Studie zur Vermarktung von Energiedienstleistungen

Stromnetz Ausbau© Thomas Aumann / Fotolia.com
Wie eine Studie zur Vermarktung von Energiedienstleistungen von der Bad Homburger Unternehmensberatung COP Consulting Partners zeigt, messen viele Energiedienstleistungsunternehmen trotz des liberalisierten Marktes einer Marketingstrategie und einer Kundenorientierung beim Angebot ihrer Dienstleistungen eine untergeordnete Rolle zu. Im Vordergrund stehen nach wie vor Preis- und Umweltaspekte. Die Studie belegt weiter, dass diese Haltung nicht mit den Erwartungen möglicher Handelskanäle für den Vertrieb von Energiedienstleistungen übereinstimmt. Der Handel erwartet von den Energiedienstleistern eine Vermarktung, die sich an den Grundsätzen des Marketings ausrichtet.


Die Studie wurde mittels eines strukturierten Fragebogens erhoben.
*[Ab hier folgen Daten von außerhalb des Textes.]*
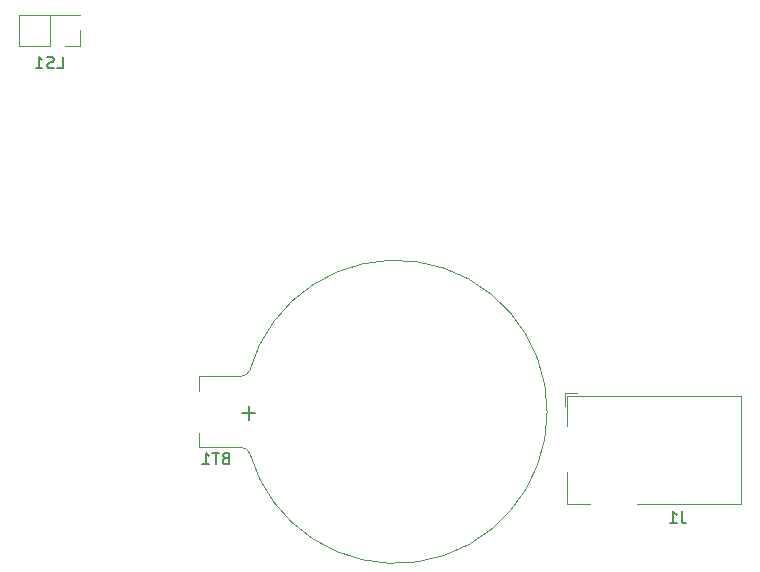
<source format=gbo>
G04 #@! TF.GenerationSoftware,KiCad,Pcbnew,(5.1.5)-3*
G04 #@! TF.CreationDate,2020-06-08T21:10:59+09:00*
G04 #@! TF.ProjectId,AlarmClock,416c6172-6d43-46c6-9f63-6b2e6b696361,rev?*
G04 #@! TF.SameCoordinates,Original*
G04 #@! TF.FileFunction,Legend,Bot*
G04 #@! TF.FilePolarity,Positive*
%FSLAX46Y46*%
G04 Gerber Fmt 4.6, Leading zero omitted, Abs format (unit mm)*
G04 Created by KiCad (PCBNEW (5.1.5)-3) date 2020-06-08 21:10:59*
%MOMM*%
%LPD*%
G04 APERTURE LIST*
%ADD10C,0.120000*%
%ADD11C,0.150000*%
G04 APERTURE END LIST*
D10*
X127920000Y-108000000D02*
X127920000Y-106800000D01*
X157406170Y-109872313D02*
G75*
G03X132220000Y-106300000I-12836170J72313D01*
G01*
X132221754Y-106273616D02*
G75*
G02X131470000Y-106800000I-751754J273616D01*
G01*
X157406170Y-109727687D02*
G75*
G02X132220000Y-113300000I-12836170J-72313D01*
G01*
X132221754Y-113326384D02*
G75*
G03X131470000Y-112800000I-751754J-273616D01*
G01*
X127920000Y-112800000D02*
X131520000Y-112800000D01*
X127920000Y-111600000D02*
X127920000Y-112800000D01*
X127920000Y-106800000D02*
X131520000Y-106800000D01*
X158920000Y-109280000D02*
X158920000Y-108230000D01*
X159970000Y-108230000D02*
X158920000Y-108230000D01*
X165020000Y-117630000D02*
X173820000Y-117630000D01*
X173820000Y-117630000D02*
X173820000Y-108430000D01*
X159120000Y-114930000D02*
X159120000Y-117630000D01*
X159120000Y-117630000D02*
X161020000Y-117630000D01*
X173820000Y-108430000D02*
X159120000Y-108430000D01*
X159120000Y-108430000D02*
X159120000Y-111030000D01*
X112670000Y-78830000D02*
X115270000Y-78830000D01*
X112670000Y-78830000D02*
X112670000Y-76170000D01*
X112670000Y-76170000D02*
X117870000Y-76170000D01*
X117870000Y-76230000D02*
X117870000Y-76170000D01*
X115270000Y-76230000D02*
X117870000Y-76230000D01*
X115270000Y-78830000D02*
X115270000Y-76230000D01*
X117870000Y-78830000D02*
X117870000Y-77500000D01*
X116540000Y-78830000D02*
X117870000Y-78830000D01*
D11*
X130155714Y-113728571D02*
X130012857Y-113776190D01*
X129965238Y-113823809D01*
X129917619Y-113919047D01*
X129917619Y-114061904D01*
X129965238Y-114157142D01*
X130012857Y-114204761D01*
X130108095Y-114252380D01*
X130489047Y-114252380D01*
X130489047Y-113252380D01*
X130155714Y-113252380D01*
X130060476Y-113300000D01*
X130012857Y-113347619D01*
X129965238Y-113442857D01*
X129965238Y-113538095D01*
X130012857Y-113633333D01*
X130060476Y-113680952D01*
X130155714Y-113728571D01*
X130489047Y-113728571D01*
X129631904Y-113252380D02*
X129060476Y-113252380D01*
X129346190Y-114252380D02*
X129346190Y-113252380D01*
X128203333Y-114252380D02*
X128774761Y-114252380D01*
X128489047Y-114252380D02*
X128489047Y-113252380D01*
X128584285Y-113395238D01*
X128679523Y-113490476D01*
X128774761Y-113538095D01*
X132691428Y-109907142D02*
X131548571Y-109907142D01*
X132120000Y-110478571D02*
X132120000Y-109335714D01*
X168803333Y-118232380D02*
X168803333Y-118946666D01*
X168850952Y-119089523D01*
X168946190Y-119184761D01*
X169089047Y-119232380D01*
X169184285Y-119232380D01*
X167803333Y-119232380D02*
X168374761Y-119232380D01*
X168089047Y-119232380D02*
X168089047Y-118232380D01*
X168184285Y-118375238D01*
X168279523Y-118470476D01*
X168374761Y-118518095D01*
X115912857Y-80722380D02*
X116389047Y-80722380D01*
X116389047Y-79722380D01*
X115627142Y-80674761D02*
X115484285Y-80722380D01*
X115246190Y-80722380D01*
X115150952Y-80674761D01*
X115103333Y-80627142D01*
X115055714Y-80531904D01*
X115055714Y-80436666D01*
X115103333Y-80341428D01*
X115150952Y-80293809D01*
X115246190Y-80246190D01*
X115436666Y-80198571D01*
X115531904Y-80150952D01*
X115579523Y-80103333D01*
X115627142Y-80008095D01*
X115627142Y-79912857D01*
X115579523Y-79817619D01*
X115531904Y-79770000D01*
X115436666Y-79722380D01*
X115198571Y-79722380D01*
X115055714Y-79770000D01*
X114103333Y-80722380D02*
X114674761Y-80722380D01*
X114389047Y-80722380D02*
X114389047Y-79722380D01*
X114484285Y-79865238D01*
X114579523Y-79960476D01*
X114674761Y-80008095D01*
M02*

</source>
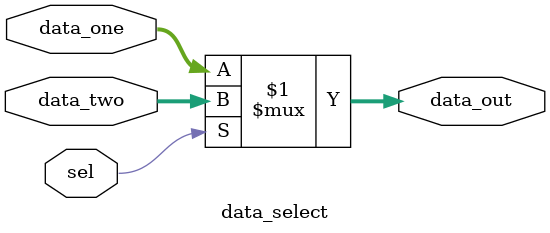
<source format=v>


module data_select
    #(
        parameter DATA_WIDTH = 4     
    )
    (
        input [DATA_WIDTH-1 : 0] data_one,
        input [DATA_WIDTH-1 : 0] data_two,
        input sel,
        
        output [DATA_WIDTH-1 : 0] data_out
    );
    
    assign data_out = sel? data_two : data_one;
    
endmodule
// END OF data_select.v FILE ***************************************************

    
   
</source>
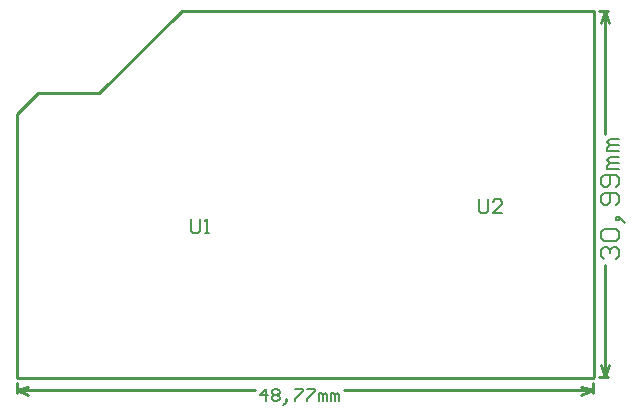
<source format=gm1>
%FSTAX23Y23*%
%MOIN*%
%SFA1B1*%

%IPPOS*%
%ADD22C,0.010000*%
%ADD25C,0.007874*%
%ADD34C,0.005905*%
%LNntc-1*%
%LPD*%
G54D22*
X02375Y027D02*
Y02735D01*
X04295Y027D02*
Y02735D01*
X02375Y0271D02*
X03168D01*
X03466D02*
X04295D01*
X02375D02*
X02414Y02696D01*
X02375Y0271D02*
X02414Y02723D01*
X04255D02*
X04295Y0271D01*
X04255Y02696D02*
X04295Y0271D01*
X04315Y03975D02*
X04345D01*
X04315Y02755D02*
X04345D01*
X04335Y03564D02*
Y03975D01*
Y02755D02*
Y03129D01*
X04321Y03935D02*
X04335Y03975D01*
X04348Y03935*
X04335Y02755D02*
X04348Y02794D01*
X04321D02*
X04335Y02755D01*
X02445Y037D02*
X0265D01*
X02925Y03975*
X0295*
X04295Y0275D02*
X043Y02755D01*
Y03975*
X02375Y0275D02*
X04295D01*
X02375D02*
Y0363D01*
X02445Y037*
X0295Y03975D02*
X043D01*
G54D25*
X03205Y02675D02*
Y02715D01*
X03185Y02695*
X03212*
X03225Y02708D02*
X03231Y02715D01*
X03244*
X03251Y02708*
Y02702*
X03244Y02695*
X03251Y02689*
Y02682*
X03244Y02675*
X03231*
X03225Y02682*
Y02689*
X03231Y02695*
X03225Y02702*
Y02708*
X03231Y02695D02*
X03244D01*
X03271Y02669D02*
X03277Y02675D01*
Y02682*
X03271*
Y02675*
X03277*
X03271Y02669*
X03264Y02662*
X03304Y02715D02*
X0333D01*
Y02708*
X03304Y02682*
Y02675*
X03343Y02715D02*
X03369D01*
Y02708*
X03343Y02682*
Y02675*
X03382D02*
Y02702D01*
X03389*
X03395Y02695*
Y02675*
Y02695*
X03402Y02702*
X03408Y02695*
Y02675*
X03422D02*
Y02702D01*
X03428*
X03435Y02695*
Y02675*
Y02695*
X03441Y02702*
X03448Y02695*
Y02675*
X04332Y03147D02*
X04322Y03157D01*
Y03177*
X04332Y03187*
X04342*
X04352Y03177*
Y03167*
Y03177*
X04362Y03187*
X04372*
X04382Y03177*
Y03157*
X04372Y03147*
X04332Y03207D02*
X04322Y03217D01*
Y03237*
X04332Y03247*
X04372*
X04382Y03237*
Y03217*
X04372Y03207*
X04332*
X04392Y03277D02*
X04382Y03287D01*
X04372*
Y03277*
X04382*
Y03287*
X04392Y03277*
X04402Y03267*
X04372Y03327D02*
X04382Y03337D01*
Y03357*
X04372Y03367*
X04332*
X04322Y03357*
Y03337*
X04332Y03327*
X04342*
X04352Y03337*
Y03367*
X04372Y03387D02*
X04382Y03397D01*
Y03417*
X04372Y03427*
X04332*
X04322Y03417*
Y03397*
X04332Y03387*
X04342*
X04352Y03397*
Y03427*
X04382Y03447D02*
X04342D01*
Y03457*
X04352Y03467*
X04382*
X04352*
X04342Y03477*
X04352Y03487*
X04382*
Y03507D02*
X04342D01*
Y03517*
X04352Y03527*
X04382*
X04352*
X04342Y03537*
X04352Y03547*
X04382*
G54D34*
X02955Y03282D02*
Y03242D01*
X02962Y03235*
X02978*
X02986Y03242*
Y03282*
X03002Y03235D02*
X03017D01*
X0301*
Y03282*
X03002Y03274*
X03915Y03347D02*
Y03307D01*
X03922Y033*
X03938*
X03946Y03307*
Y03347*
X03993Y033D02*
X03962D01*
X03993Y03331*
Y03339*
X03985Y03347*
X0397*
X03962Y03339*
M02*
</source>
Schriftlich wurden Energiedienstleister und Handelsunternehmen unterschiedlichster Ausrichtung (Elektro-Fachhandel, Warenhäuser, Baumärkte, Tankstellen) befragt. Über 60 Prozent der teilnehmenden Unternehmen bieten ihre Leistungen überregional an. Wie Projektleiter Gerd Rondas, Partner der COP Consulting Partners, anlässlich der Veröffentlichung der Studie sagte, sei es auffällig, dass die befragten Energieunternehmen "den Differenzierungsmöglichkeiten, die sich aus einer eigenständigen Marketing- und Vertriebsstrategie ergeben können, eine zu geringe Bedeutung beimessen." Die Handelsperspektive sei dagegen geprägt von einem deutlichen Interesse an einer aktiven Vermarktung von Energiedienstleistungen, wobei die Einschätzung der sich bietenden Chancen hier deutlich optimistischer ausfalle.